▼

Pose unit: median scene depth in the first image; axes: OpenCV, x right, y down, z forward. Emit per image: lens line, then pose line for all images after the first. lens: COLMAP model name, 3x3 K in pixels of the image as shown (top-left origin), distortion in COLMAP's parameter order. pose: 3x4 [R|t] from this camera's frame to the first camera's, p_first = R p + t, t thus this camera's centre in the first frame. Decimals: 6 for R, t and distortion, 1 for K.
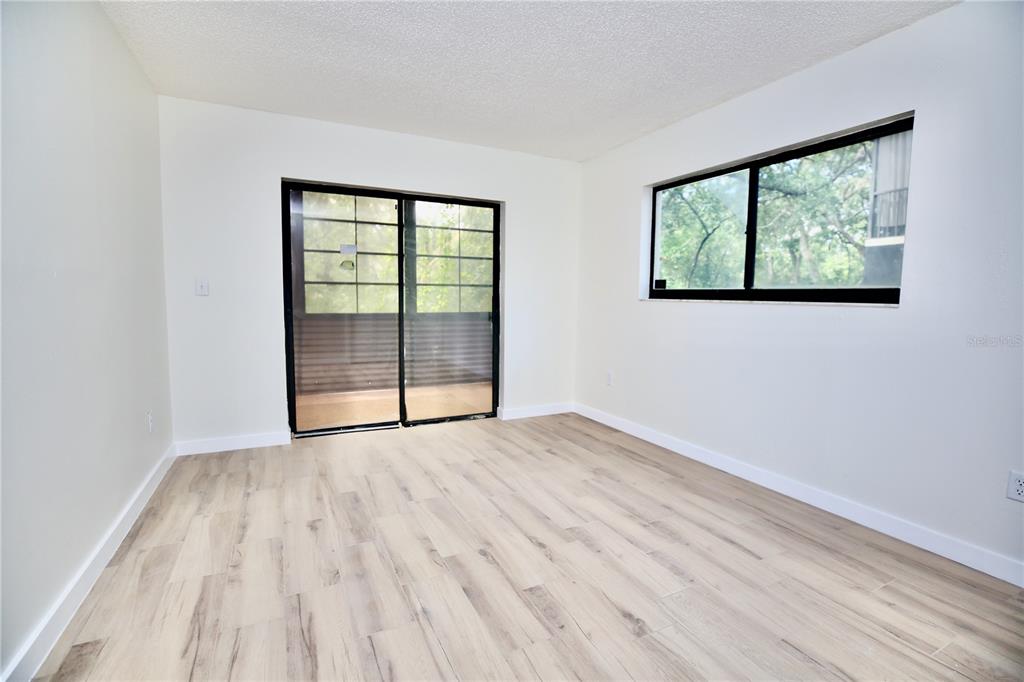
lens RADIAL K [[464.8, 0, 511.7], [0, 464.8, 338.4], [0, 0, 1]] dist [-0.045636, 0.013073]
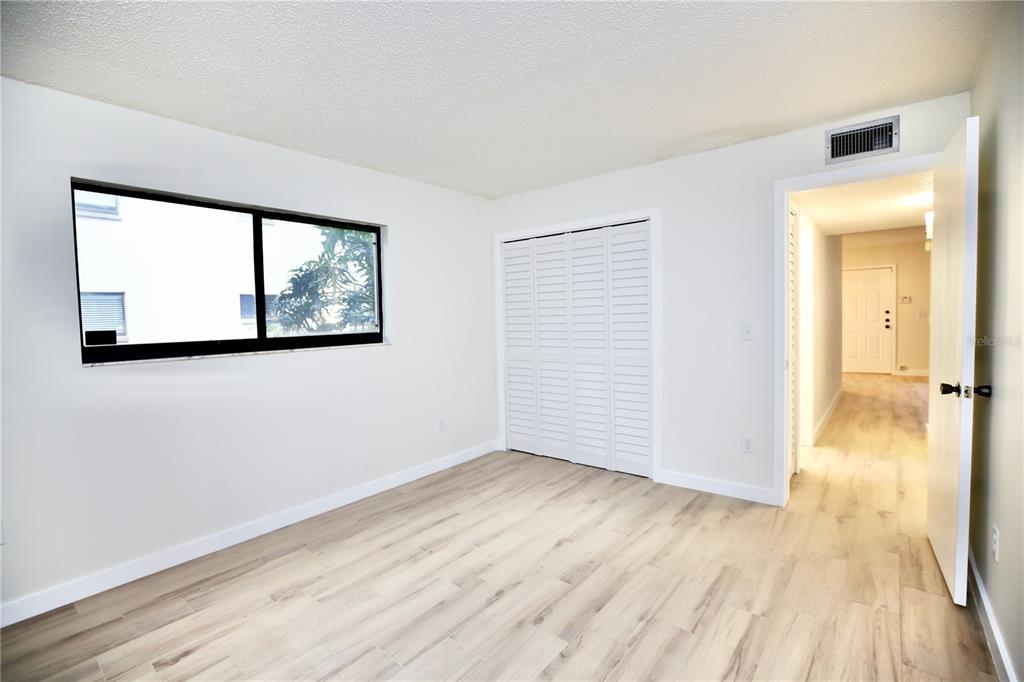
lens RADIAL K [[464.8, 0, 511.7], [0, 464.8, 338.4], [0, 0, 1]] dist [-0.045636, 0.013073]
pose [[-0.406475, -0.044702, 0.912568, -0.804825], [0.102684, 0.990239, 0.094244, -0.196293], [-0.907874, 0.132014, -0.397917, 1.228701]]
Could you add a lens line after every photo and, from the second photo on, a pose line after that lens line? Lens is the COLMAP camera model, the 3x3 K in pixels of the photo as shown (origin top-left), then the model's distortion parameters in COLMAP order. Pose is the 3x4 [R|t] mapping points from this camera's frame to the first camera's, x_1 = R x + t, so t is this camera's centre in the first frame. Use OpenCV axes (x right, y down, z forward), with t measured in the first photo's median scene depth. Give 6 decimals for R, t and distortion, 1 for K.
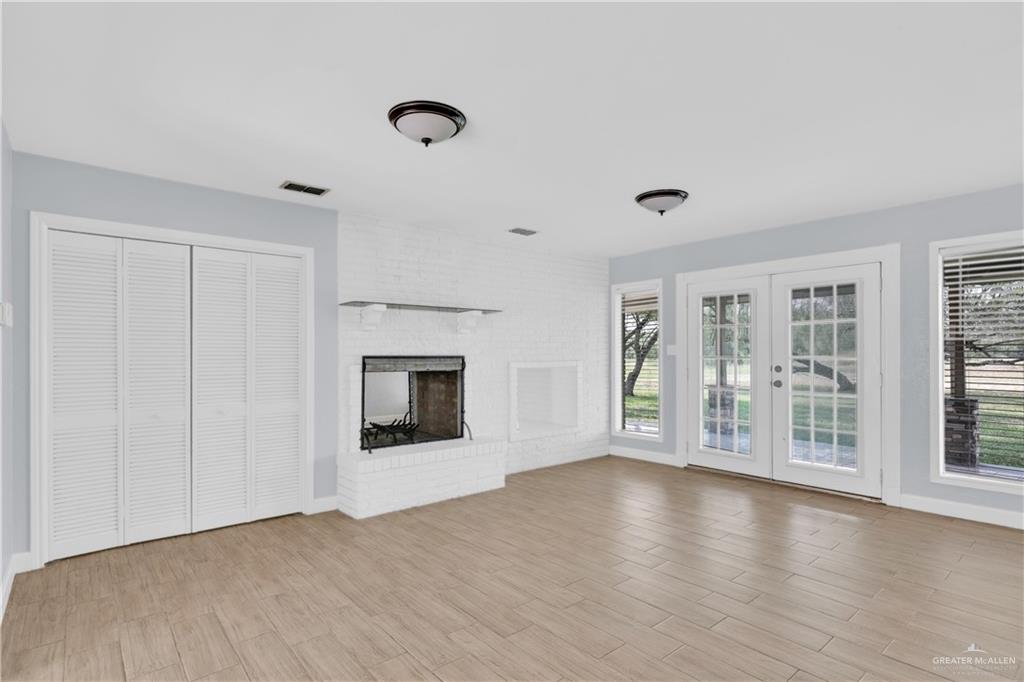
lens RADIAL K [[493.4, 0, 512.3], [0, 493.4, 349.0], [0, 0, 1]] dist [-0.013017, -0.000097]
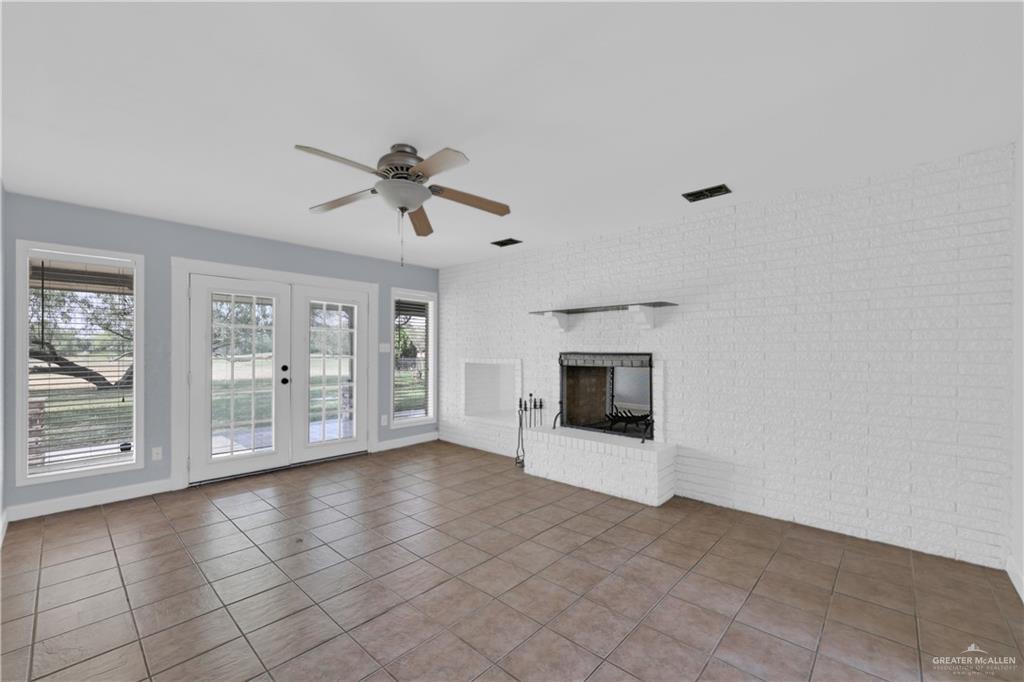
lens RADIAL K [[416.6, 0, 516.4], [0, 416.6, 350.0], [0, 0, 1]] dist [0.003736, 0.000003]
pose [[-0.114851, 0.013821, 0.993287, -1.007834], [-0.009087, 0.999847, -0.014963, 0.020703], [-0.993341, -0.010745, -0.114708, 1.200844]]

▲

Recast every line of the items above as one numbered list, skipping blank lines and leaving out the pictures.

EXERCISE ANSWER.
1. Pose unit: median scene depth in the first image; axes: OpenCV, x right, y down, z forward. Emit per image: lens line, then pose line for all images after the first. lens: COLMAP model name, 3x3 K in pixels of the image as shown (top-left origin), distortion in COLMAP's parameter order. pose: 3x4 [R|t] from this camera's frame to the first camera's, p_first = R p + t, t thus this camera's centre in the first frame. Decimals: 6 for R, t and distortion, 1 for K.
2. lens RADIAL K [[464.8, 0, 511.7], [0, 464.8, 338.4], [0, 0, 1]] dist [-0.045636, 0.013073]
3. lens RADIAL K [[464.8, 0, 511.7], [0, 464.8, 338.4], [0, 0, 1]] dist [-0.045636, 0.013073]
4. pose [[-0.406475, -0.044702, 0.912568, -0.804825], [0.102684, 0.990239, 0.094244, -0.196293], [-0.907874, 0.132014, -0.397917, 1.228701]]
5. Could you add a lens line after every photo and, from the second photo on, a pose line after that lens line? Lens is the COLMAP camera model, the 3x3 K in pixels of the photo as shown (origin top-left), then the model's distortion parameters in COLMAP order. Pose is the 3x4 [R|t] mapping points from this camera's frame to the first camera's, x_1 = R x + t, so t is this camera's centre in the first frame. Use OpenCV axes (x right, y down, z forward), with t measured in the first photo's median scene depth. Give 6 decimals for R, t and distortion, 1 for K.
6. lens RADIAL K [[493.4, 0, 512.3], [0, 493.4, 349.0], [0, 0, 1]] dist [-0.013017, -0.000097]
7. lens RADIAL K [[416.6, 0, 516.4], [0, 416.6, 350.0], [0, 0, 1]] dist [0.003736, 0.000003]
8. pose [[-0.114851, 0.013821, 0.993287, -1.007834], [-0.009087, 0.999847, -0.014963, 0.020703], [-0.993341, -0.010745, -0.114708, 1.200844]]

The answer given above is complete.